[Transcribed page contents]
╭──

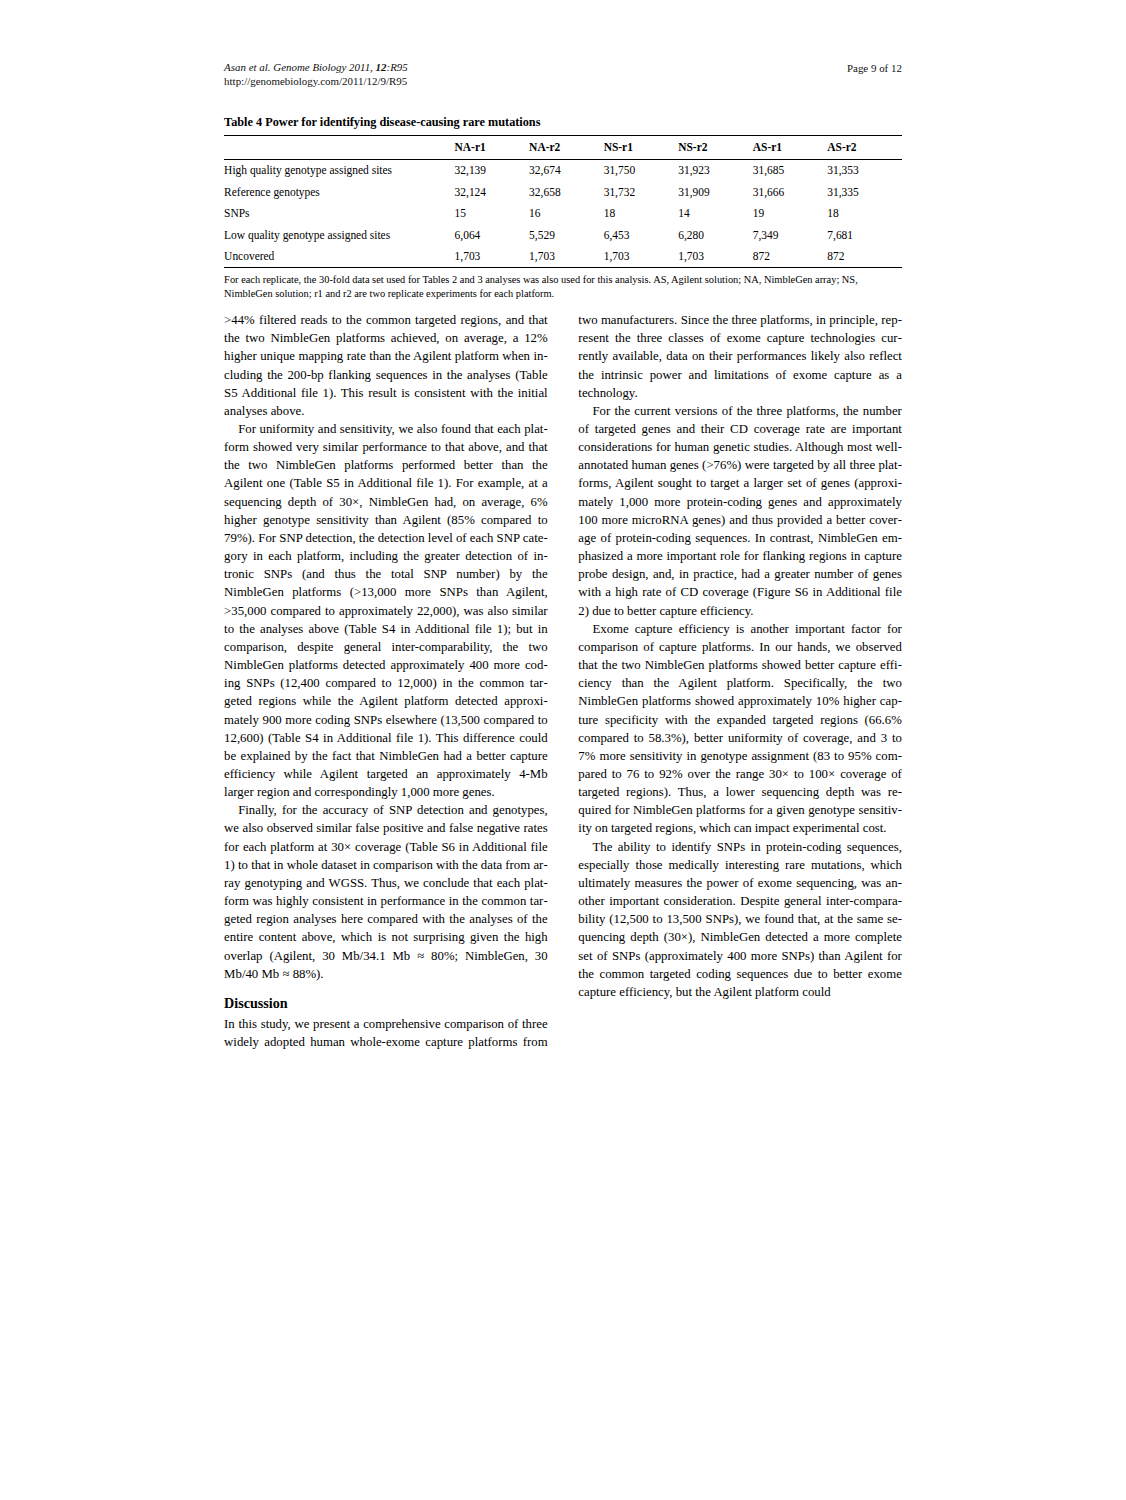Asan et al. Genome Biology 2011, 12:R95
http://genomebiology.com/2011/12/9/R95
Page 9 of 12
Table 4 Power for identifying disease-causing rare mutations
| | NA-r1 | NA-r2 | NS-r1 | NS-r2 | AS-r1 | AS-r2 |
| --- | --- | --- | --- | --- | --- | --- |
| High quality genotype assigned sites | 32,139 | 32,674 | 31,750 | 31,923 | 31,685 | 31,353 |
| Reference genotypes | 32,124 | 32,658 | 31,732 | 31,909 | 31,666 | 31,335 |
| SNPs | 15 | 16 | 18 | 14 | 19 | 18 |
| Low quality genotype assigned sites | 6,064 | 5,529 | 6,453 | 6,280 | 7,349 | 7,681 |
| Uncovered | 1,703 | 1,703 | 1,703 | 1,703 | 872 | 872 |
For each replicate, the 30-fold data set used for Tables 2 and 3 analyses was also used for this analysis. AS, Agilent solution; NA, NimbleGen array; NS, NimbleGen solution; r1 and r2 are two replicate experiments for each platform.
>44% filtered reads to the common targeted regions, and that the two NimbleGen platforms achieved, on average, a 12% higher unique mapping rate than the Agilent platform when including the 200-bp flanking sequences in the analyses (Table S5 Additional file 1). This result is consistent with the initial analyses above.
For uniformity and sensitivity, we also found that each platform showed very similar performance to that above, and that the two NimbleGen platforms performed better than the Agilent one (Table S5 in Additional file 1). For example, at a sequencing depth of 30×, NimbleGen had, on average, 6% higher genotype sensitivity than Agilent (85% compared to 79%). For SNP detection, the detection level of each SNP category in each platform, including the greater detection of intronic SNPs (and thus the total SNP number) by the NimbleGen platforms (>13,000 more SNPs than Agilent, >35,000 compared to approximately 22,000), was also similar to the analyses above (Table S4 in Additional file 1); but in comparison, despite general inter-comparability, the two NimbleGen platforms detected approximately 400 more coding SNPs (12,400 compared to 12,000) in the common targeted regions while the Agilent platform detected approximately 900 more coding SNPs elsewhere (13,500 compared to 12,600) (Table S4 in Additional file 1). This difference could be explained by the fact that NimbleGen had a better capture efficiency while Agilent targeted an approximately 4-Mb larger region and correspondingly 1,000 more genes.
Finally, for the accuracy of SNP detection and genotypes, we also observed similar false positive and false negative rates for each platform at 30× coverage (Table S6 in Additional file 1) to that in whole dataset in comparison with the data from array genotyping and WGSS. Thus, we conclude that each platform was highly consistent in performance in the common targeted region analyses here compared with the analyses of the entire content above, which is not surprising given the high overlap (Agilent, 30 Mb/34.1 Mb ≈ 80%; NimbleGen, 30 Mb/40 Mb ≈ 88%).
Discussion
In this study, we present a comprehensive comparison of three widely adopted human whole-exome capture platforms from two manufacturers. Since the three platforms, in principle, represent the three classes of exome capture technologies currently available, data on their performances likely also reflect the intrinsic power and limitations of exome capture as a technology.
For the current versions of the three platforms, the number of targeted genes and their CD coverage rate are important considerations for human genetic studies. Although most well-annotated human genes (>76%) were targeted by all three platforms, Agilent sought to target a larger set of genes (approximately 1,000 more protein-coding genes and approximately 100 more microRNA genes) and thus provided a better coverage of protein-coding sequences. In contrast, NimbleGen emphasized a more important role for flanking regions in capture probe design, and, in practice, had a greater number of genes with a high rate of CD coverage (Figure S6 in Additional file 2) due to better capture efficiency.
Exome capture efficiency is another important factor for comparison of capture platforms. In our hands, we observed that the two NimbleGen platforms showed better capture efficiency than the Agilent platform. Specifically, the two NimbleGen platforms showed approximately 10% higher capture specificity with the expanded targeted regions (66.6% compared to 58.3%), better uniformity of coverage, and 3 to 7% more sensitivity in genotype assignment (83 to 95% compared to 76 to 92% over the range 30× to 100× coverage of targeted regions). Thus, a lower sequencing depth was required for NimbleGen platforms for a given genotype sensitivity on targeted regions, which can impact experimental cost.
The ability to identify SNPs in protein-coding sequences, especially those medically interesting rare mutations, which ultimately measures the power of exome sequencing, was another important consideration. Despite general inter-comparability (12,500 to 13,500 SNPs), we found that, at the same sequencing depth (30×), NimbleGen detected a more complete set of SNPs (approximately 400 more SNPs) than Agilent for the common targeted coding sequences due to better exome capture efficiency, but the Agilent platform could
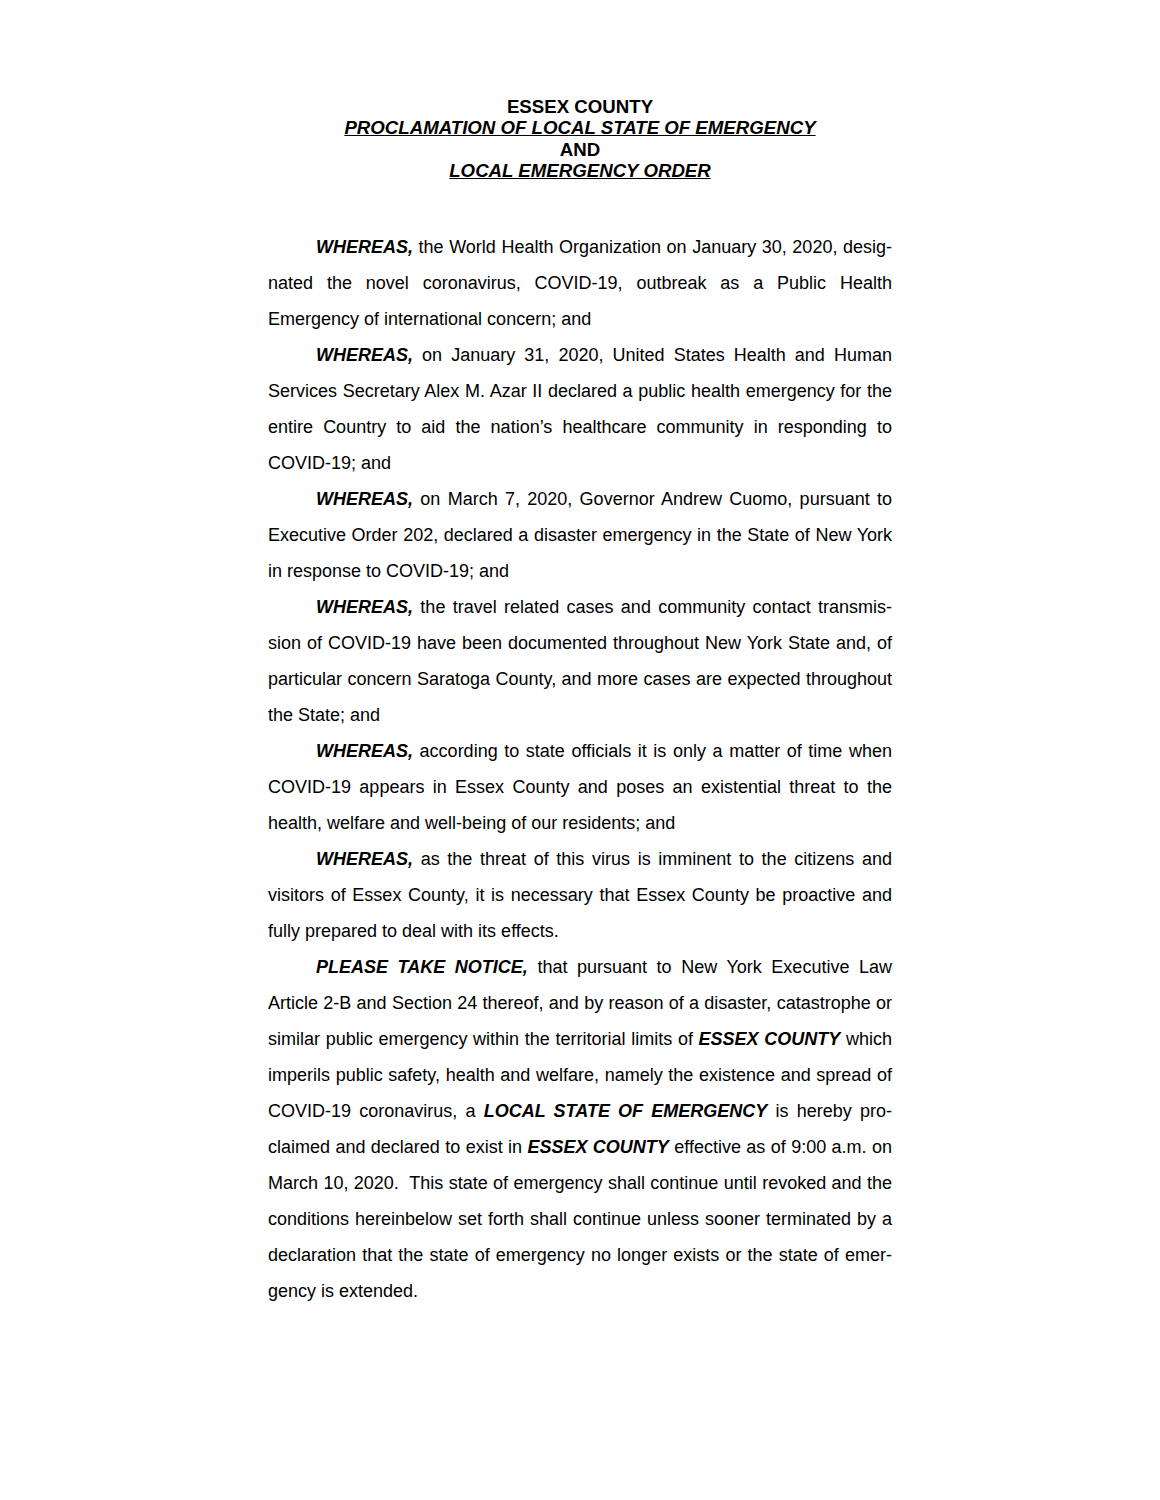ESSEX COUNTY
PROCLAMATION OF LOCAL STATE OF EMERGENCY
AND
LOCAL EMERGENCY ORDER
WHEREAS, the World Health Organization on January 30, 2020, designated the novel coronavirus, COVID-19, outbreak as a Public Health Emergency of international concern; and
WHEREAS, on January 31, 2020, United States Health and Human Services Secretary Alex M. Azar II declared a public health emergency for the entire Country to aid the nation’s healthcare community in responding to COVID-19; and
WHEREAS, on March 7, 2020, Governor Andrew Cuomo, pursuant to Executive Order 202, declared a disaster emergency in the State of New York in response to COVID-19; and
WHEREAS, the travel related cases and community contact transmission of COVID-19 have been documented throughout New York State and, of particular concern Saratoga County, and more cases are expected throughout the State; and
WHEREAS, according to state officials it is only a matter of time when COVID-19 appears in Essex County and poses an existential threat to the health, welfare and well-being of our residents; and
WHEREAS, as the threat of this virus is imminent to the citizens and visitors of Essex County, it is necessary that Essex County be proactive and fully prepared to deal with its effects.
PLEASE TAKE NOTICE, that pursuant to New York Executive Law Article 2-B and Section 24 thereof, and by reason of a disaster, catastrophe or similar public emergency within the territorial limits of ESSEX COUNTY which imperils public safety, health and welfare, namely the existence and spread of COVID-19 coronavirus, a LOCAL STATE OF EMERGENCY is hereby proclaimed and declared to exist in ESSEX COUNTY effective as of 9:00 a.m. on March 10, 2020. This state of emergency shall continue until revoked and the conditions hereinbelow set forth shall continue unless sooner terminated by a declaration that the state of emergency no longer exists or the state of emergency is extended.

╰──

> **PROMPT**
Once the pictures are set aside, repeat the remaining data word for word.

> **SOLVED EXERCISE**
Asan et al. Genome Biology 2011, 12:R95
http://genomebiology.com/2011/12/9/R95
Page 9 of 12
Table 4 Power for identifying disease-causing rare mutations
| | NA-r1 | NA-r2 | NS-r1 | NS-r2 | AS-r1 | AS-r2 |
| --- | --- | --- | --- | --- | --- | --- |
| High quality genotype assigned sites | 32,139 | 32,674 | 31,750 | 31,923 | 31,685 | 31,353 |
| Reference genotypes | 32,124 | 32,658 | 31,732 | 31,909 | 31,666 | 31,335 |
| SNPs | 15 | 16 | 18 | 14 | 19 | 18 |
| Low quality genotype assigned sites | 6,064 | 5,529 | 6,453 | 6,280 | 7,349 | 7,681 |
| Uncovered | 1,703 | 1,703 | 1,703 | 1,703 | 872 | 872 |
For each replicate, the 30-fold data set used for Tables 2 and 3 analyses was also used for this analysis. AS, Agilent solution; NA, NimbleGen array; NS, NimbleGen solution; r1 and r2 are two replicate experiments for each platform.
>44% filtered reads to the common targeted regions, and that the two NimbleGen platforms achieved, on average, a 12% higher unique mapping rate than the Agilent platform when including the 200-bp flanking sequences in the analyses (Table S5 Additional file 1). This result is consistent with the initial analyses above.
For uniformity and sensitivity, we also found that each platform showed very similar performance to that above, and that the two NimbleGen platforms performed better than the Agilent one (Table S5 in Additional file 1). For example, at a sequencing depth of 30×, NimbleGen had, on average, 6% higher genotype sensitivity than Agilent (85% compared to 79%). For SNP detection, the detection level of each SNP category in each platform, including the greater detection of intronic SNPs (and thus the total SNP number) by the NimbleGen platforms (>13,000 more SNPs than Agilent, >35,000 compared to approximately 22,000), was also similar to the analyses above (Table S4 in Additional file 1); but in comparison, despite general inter-comparability, the two NimbleGen platforms detected approximately 400 more coding SNPs (12,400 compared to 12,000) in the common targeted regions while the Agilent platform detected approximately 900 more coding SNPs elsewhere (13,500 compared to 12,600) (Table S4 in Additional file 1). This difference could be explained by the fact that NimbleGen had a better capture efficiency while Agilent targeted an approximately 4-Mb larger region and correspondingly 1,000 more genes.
Finally, for the accuracy of SNP detection and genotypes, we also observed similar false positive and false negative rates for each platform at 30× coverage (Table S6 in Additional file 1) to that in whole dataset in comparison with the data from array genotyping and WGSS. Thus, we conclude that each platform was highly consistent in performance in the common targeted region analyses here compared with the analyses of the entire content above, which is not surprising given the high overlap (Agilent, 30 Mb/34.1 Mb ≈ 80%; NimbleGen, 30 Mb/40 Mb ≈ 88%).
Discussion
In this study, we present a comprehensive comparison of three widely adopted human whole-exome capture platforms from two manufacturers. Since the three platforms, in principle, represent the three classes of exome capture technologies currently available, data on their performances likely also reflect the intrinsic power and limitations of exome capture as a technology.
For the current versions of the three platforms, the number of targeted genes and their CD coverage rate are important considerations for human genetic studies. Although most well-annotated human genes (>76%) were targeted by all three platforms, Agilent sought to target a larger set of genes (approximately 1,000 more protein-coding genes and approximately 100 more microRNA genes) and thus provided a better coverage of protein-coding sequences. In contrast, NimbleGen emphasized a more important role for flanking regions in capture probe design, and, in practice, had a greater number of genes with a high rate of CD coverage (Figure S6 in Additional file 2) due to better capture efficiency.
Exome capture efficiency is another important factor for comparison of capture platforms. In our hands, we observed that the two NimbleGen platforms showed better capture efficiency than the Agilent platform. Specifically, the two NimbleGen platforms showed approximately 10% higher capture specificity with the expanded targeted regions (66.6% compared to 58.3%), better uniformity of coverage, and 3 to 7% more sensitivity in genotype assignment (83 to 95% compared to 76 to 92% over the range 30× to 100× coverage of targeted regions). Thus, a lower sequencing depth was required for NimbleGen platforms for a given genotype sensitivity on targeted regions, which can impact experimental cost.
The ability to identify SNPs in protein-coding sequences, especially those medically interesting rare mutations, which ultimately measures the power of exome sequencing, was another important consideration. Despite general inter-comparability (12,500 to 13,500 SNPs), we found that, at the same sequencing depth (30×), NimbleGen detected a more complete set of SNPs (approximately 400 more SNPs) than Agilent for the common targeted coding sequences due to better exome capture efficiency, but the Agilent platform could
ESSEX COUNTY
PROCLAMATION OF LOCAL STATE OF EMERGENCY
AND
LOCAL EMERGENCY ORDER
WHEREAS, the World Health Organization on January 30, 2020, designated the novel coronavirus, COVID-19, outbreak as a Public Health Emergency of international concern; and
WHEREAS, on January 31, 2020, United States Health and Human Services Secretary Alex M. Azar II declared a public health emergency for the entire Country to aid the nation’s healthcare community in responding to COVID-19; and
WHEREAS, on March 7, 2020, Governor Andrew Cuomo, pursuant to Executive Order 202, declared a disaster emergency in the State of New York in response to COVID-19; and
WHEREAS, the travel related cases and community contact transmission of COVID-19 have been documented throughout New York State and, of particular concern Saratoga County, and more cases are expected throughout the State; and
WHEREAS, according to state officials it is only a matter of time when COVID-19 appears in Essex County and poses an existential threat to the health, welfare and well-being of our residents; and
WHEREAS, as the threat of this virus is imminent to the citizens and visitors of Essex County, it is necessary that Essex County be proactive and fully prepared to deal with its effects.
PLEASE TAKE NOTICE, that pursuant to New York Executive Law Article 2-B and Section 24 thereof, and by reason of a disaster, catastrophe or similar public emergency within the territorial limits of ESSEX COUNTY which imperils public safety, health and welfare, namely the existence and spread of COVID-19 coronavirus, a LOCAL STATE OF EMERGENCY is hereby proclaimed and declared to exist in ESSEX COUNTY effective as of 9:00 a.m. on March 10, 2020. This state of emergency shall continue until revoked and the conditions hereinbelow set forth shall continue unless sooner terminated by a declaration that the state of emergency no longer exists or the state of emergency is extended.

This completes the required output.